> **Verilen Problem 1**: Lütfen aşağıdaki satırlardan "genus: Tamias" ifadesini içeren satırdan "genus: Cladium" ifadesini içeren satıra kadar olan kısmı, iki uç dahil, aynen tekrar yazın.

> **Seçilen Metin**:
►

Emsal Mahkeme Kararı İstanbul Bölge Adliye Mahkemesi 16. Hukuk Dairesi 2017/1531 E. 2018/1403 K. 12.06.2018 T.

Görüntülediğiniz mahkeme kararı kesinleşmiş bir karardır.

T.C.
İSTANBUL
BÖLGE ADLİYE MAHKEMESİ
16. HUKUK DAİRESİ
T Ü R K M İ L L E T İ A D I N A
İ S T İ N A F K A R A R I
DOSYA NO : 2017/1531 Esas
KARAR NO : 2018/1403
İNCELENEN KARARIN
MAHKEMESİ : İSTANBUL 18. ASLİYE TİCARET MAHKEMESİ
TARİHİ : 08/12/2016
NUMARASI : 2015/932 – 2016/736
DAVANIN KONUSU : İtirazın İptali (Bankacılık İşlemlerinden Kaynaklanan)
KARAR TARİHİ : 12/06/2018
İstinaf incelemesi için dairemize gönderilen dosyanın ilk incelemesi tamamlanmış olmakla, HMK 353. ve 356. maddeleri gereğince dosya içeriğine göre duruşma yapılmasına gerek görülmeden dosya üzerinde yapılan inceleme sonucu;
GEREĞİ DÜŞÜNÜLDÜ:
Davacı banka vekili, “Kredi sözleşmesinin 5-2 maddesi gereği yetkili mahkemenin İstanbul mahkeme ve icra daireleri olarak kararlaştırılmış oluşu nedeniyle yetki itirazının reddi gerektiğini, müvekkili ile davalı … arasında imzalanan 02.05.2013 tarihli ve 2.000.000 TL bedelli Kredi Çerçeve Sözleşmesi gereği kredi kullandırıldığını, diğer davalıların ise müşterek borçlu-müteselsil kefil olarak bu sözleşmeyi imzaladıklarını, borcun ödenmemesi nedeniyle hesabın kat edildiğini ve borcun ödenmesinin ihtar edildiğini, buna rağmen brcun ödenmediğini, başlatılan icra takibinin de davalıların haksız itirazı nedeniyle durduğunun sözleşmenin kefalet bölümünde, ” ….kullanıldığı-kullanılacağı tüm kredilere 2.000.000 TL/Euro/USD tutarına kadar müteselsil kefil olmayı kabul ediyorum” biçiminde bir ibare bulunduğunun, bundan sonra parantez içinde “taşınmazın değeri ile sınırlı olmak kaydıyla” ibaresi yazılı ise de bunun hukuken kefalet limiti olarak kabul edilmeyeceğini, çünkü taşınmazın hangi tarihteki değerinin esas alınacağının belirsiz olduğunun, İİK 45 maddesi gereği belirlenen borçtan ipotek limiti düşülerek alacağın tahsili için İPÇ yoluyla talep yapıldığını, banka alacağının tamamı üzerinden takip başlatılmış ise de, taleplerinin ipotek limiti ile sınırlı olduğunu, ayrıca tahsilde tekerrür olmamak koşuluyla … Şirketi ve … hakkında İstanbul … İcra Müdürlüğü … Esas sayılı dosyasında genel haciz yoluyla takip başlattıklarını, ayrıca kredi borcunun itfası unsurunda, tahsilinde bono mahsup edilmek üzere takip konusu bononun…Şirketi tararafından müvekkiline keşide edildiğini, davalılar … Şirketi , …, ve …’nin aval veren sıfatıyla imzalayıp müvekkili bankaya verdiklerini, bundan başka takip konusu senet icra kasasına alınmak suretiyle İstanbul…. İcra Müdürlüğü … Esas sayılı dosyası üzerinden de icra takibi başlatıklarını, İstanbul … İcra Dairesi … dosyasına ilişkin ipotek akit tablosunda tanınmanın keşideci, ciranta, aval , kefil, müşterek borçlu sıfatıyla kambiyo senetlerinden, bu sıfatla imzalanarak muvafakatname ve taahhütlerden dolayı ipotek verildiğinin anlaşıldığını, davalıların bankaya borçlu olduğunu, yapılan kısmi ödemelerin BK 100.maddesi gereği öncelikle faiz için mahsup edildiğini, takibe itirazın haksız olduğunu” iddia ile itirazın iptalini, takibin devamını, yetki itirazının da reddini, 1.862.905,23 TL alacağa ve faiz ferilerine itirazın iptaline, en az % 20 tazminata hükmedilmesini talep ve dava etmiştir.

◄

> **Verilen Bilgiler**:

►

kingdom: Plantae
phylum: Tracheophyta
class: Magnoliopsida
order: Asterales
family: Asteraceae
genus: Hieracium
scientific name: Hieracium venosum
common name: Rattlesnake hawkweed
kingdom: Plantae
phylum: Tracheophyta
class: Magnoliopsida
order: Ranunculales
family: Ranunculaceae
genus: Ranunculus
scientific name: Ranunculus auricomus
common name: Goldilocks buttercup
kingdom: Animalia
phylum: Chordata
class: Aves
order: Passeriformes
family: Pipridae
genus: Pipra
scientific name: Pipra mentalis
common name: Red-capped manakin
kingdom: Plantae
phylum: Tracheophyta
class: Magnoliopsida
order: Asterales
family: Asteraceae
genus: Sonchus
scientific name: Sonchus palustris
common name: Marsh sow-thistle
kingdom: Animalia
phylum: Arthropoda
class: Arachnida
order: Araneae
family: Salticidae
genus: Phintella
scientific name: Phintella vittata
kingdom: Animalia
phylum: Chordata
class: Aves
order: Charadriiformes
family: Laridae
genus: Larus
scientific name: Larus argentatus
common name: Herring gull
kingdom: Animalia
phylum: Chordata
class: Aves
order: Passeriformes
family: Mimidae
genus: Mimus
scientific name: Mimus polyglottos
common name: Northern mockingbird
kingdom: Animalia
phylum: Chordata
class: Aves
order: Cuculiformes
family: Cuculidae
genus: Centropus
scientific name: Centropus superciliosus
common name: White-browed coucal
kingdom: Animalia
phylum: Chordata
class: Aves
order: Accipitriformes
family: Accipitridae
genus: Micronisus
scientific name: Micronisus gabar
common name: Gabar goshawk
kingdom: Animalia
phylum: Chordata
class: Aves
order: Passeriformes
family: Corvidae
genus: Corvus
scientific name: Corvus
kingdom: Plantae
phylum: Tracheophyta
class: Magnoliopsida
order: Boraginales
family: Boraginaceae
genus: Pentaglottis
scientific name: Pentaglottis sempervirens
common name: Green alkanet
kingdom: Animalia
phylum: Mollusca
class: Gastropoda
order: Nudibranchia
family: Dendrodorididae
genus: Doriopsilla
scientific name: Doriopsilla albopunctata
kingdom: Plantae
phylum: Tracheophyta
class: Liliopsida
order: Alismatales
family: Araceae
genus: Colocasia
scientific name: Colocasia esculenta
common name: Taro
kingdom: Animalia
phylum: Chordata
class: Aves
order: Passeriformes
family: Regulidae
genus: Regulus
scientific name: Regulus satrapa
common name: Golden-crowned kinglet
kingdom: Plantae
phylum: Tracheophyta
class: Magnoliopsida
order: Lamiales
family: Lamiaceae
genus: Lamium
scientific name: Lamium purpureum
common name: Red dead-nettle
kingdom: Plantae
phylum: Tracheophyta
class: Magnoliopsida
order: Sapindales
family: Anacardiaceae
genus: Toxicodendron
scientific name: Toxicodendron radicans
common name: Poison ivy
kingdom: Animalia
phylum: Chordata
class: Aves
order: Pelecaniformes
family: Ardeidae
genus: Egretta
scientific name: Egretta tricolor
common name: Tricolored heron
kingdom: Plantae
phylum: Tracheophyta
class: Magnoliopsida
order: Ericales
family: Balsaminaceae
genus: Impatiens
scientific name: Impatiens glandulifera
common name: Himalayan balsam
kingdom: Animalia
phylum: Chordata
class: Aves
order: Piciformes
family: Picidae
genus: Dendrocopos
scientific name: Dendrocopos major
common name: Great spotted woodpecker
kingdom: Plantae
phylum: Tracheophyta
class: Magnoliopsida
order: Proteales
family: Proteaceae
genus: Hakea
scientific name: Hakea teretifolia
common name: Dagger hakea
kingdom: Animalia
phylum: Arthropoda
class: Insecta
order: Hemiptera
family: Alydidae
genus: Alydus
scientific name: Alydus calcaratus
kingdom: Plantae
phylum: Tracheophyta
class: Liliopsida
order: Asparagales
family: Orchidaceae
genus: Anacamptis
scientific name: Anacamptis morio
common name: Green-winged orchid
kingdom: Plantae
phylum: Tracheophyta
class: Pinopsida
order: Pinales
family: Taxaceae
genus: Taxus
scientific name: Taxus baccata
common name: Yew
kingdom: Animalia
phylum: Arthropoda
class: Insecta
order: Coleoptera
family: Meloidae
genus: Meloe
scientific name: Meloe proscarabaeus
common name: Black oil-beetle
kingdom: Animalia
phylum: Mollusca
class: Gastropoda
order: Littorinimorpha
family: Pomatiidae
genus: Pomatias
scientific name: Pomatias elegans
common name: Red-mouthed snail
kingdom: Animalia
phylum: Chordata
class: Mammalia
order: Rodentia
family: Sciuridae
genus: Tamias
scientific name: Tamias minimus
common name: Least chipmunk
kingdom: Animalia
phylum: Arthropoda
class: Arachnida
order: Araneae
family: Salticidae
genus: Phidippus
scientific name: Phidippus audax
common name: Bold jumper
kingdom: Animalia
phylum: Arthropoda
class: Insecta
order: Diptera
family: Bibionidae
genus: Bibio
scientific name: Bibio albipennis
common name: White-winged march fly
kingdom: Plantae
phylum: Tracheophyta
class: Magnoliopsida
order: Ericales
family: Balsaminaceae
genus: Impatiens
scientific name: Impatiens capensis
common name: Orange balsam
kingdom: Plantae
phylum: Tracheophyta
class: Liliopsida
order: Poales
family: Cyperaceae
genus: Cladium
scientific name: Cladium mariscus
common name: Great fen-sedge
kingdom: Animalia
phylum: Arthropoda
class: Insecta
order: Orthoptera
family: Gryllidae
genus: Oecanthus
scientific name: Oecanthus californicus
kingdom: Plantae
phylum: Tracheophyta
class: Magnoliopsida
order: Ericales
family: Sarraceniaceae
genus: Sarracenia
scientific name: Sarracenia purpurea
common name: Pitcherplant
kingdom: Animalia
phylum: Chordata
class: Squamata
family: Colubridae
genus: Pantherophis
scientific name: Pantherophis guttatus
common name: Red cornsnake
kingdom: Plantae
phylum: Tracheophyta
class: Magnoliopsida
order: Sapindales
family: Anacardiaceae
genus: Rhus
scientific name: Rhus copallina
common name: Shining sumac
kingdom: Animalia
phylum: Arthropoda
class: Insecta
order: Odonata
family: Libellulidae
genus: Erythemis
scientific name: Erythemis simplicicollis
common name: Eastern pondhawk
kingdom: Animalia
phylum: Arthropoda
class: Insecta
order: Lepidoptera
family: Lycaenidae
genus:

◄

> **Verilen Problem 2**: Seçilen metne göre istinaf incelemesine konu kararı hangi mahkeme vermiştir?

> **Doğru Cevap 1**:
genus: Tamias
scientific name: Tamias minimus
common name: Least chipmunk
kingdom: Animalia
phylum: Arthropoda
class: Arachnida
order: Araneae
family: Salticidae
genus: Phidippus
scientific name: Phidippus audax
common name: Bold jumper
kingdom: Animalia
phylum: Arthropoda
class: Insecta
order: Diptera
family: Bibionidae
genus: Bibio
scientific name: Bibio albipennis
common name: White-winged march fly
kingdom: Plantae
phylum: Tracheophyta
class: Magnoliopsida
order: Ericales
family: Balsaminaceae
genus: Impatiens
scientific name: Impatiens capensis
common name: Orange balsam
kingdom: Plantae
phylum: Tracheophyta
class: Liliopsida
order: Poales
family: Cyperaceae
genus: Cladium

> **Doğru Cevap 2**: İstanbul 18. Asliye Ticaret Mahkemesi.